Benefit: "“He’s sat back in his chair … announcing to desk …that’s why I got the bonus pool,” said one trader to a rival after they colluded on a rate, earning, according to regulators, a profit of $513,000 on the trade."
Penalty: "nor were any traders or executives charged with wrongdoing."

The details of how it worked are here.
In case you cannot access NYT:
The fix is the rate set over 60 seconds at 4pm in London

"The F.C.A. and C.F.T.C. claim that the traders at different banks met in online chat rooms and colluded on trading strategies, particularly in the moments before a fix was determined, so that their own banks could profit.
By making a large number of bids, or orders, ahead of the fixing time, traders could potentially send the price of a currency up or down. They then could profit from the difference in the fix price and the average price they paid for euros or other currencies throughout the trading day."

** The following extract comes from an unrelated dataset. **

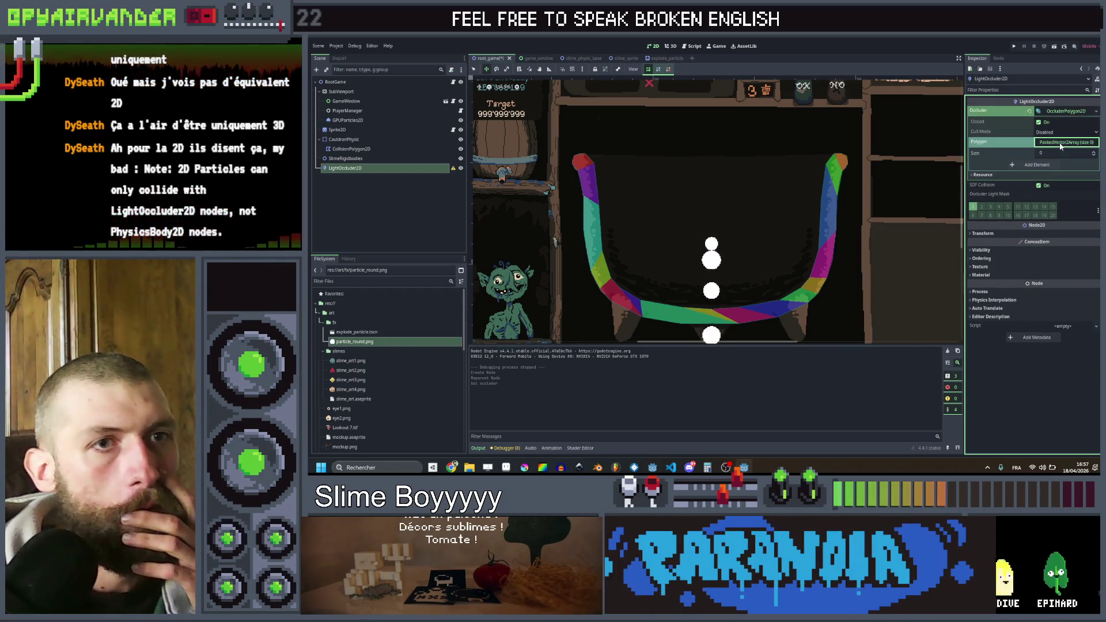
left_click(1061, 144)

Why this should not be done:
"Regulators say that making trades to manage a bank’s risk of holding too much of one currency is permissible. But the activity uncovered in this inquiry was strictly to amass outsize profits and not in the interest of bank clients."
"In one instance, the British regulator said a trader at Citigroup made a $99,000 profit based on trades executed in a 33-second period ahead of the E.C.B. fix after colluding with traders at four other firms."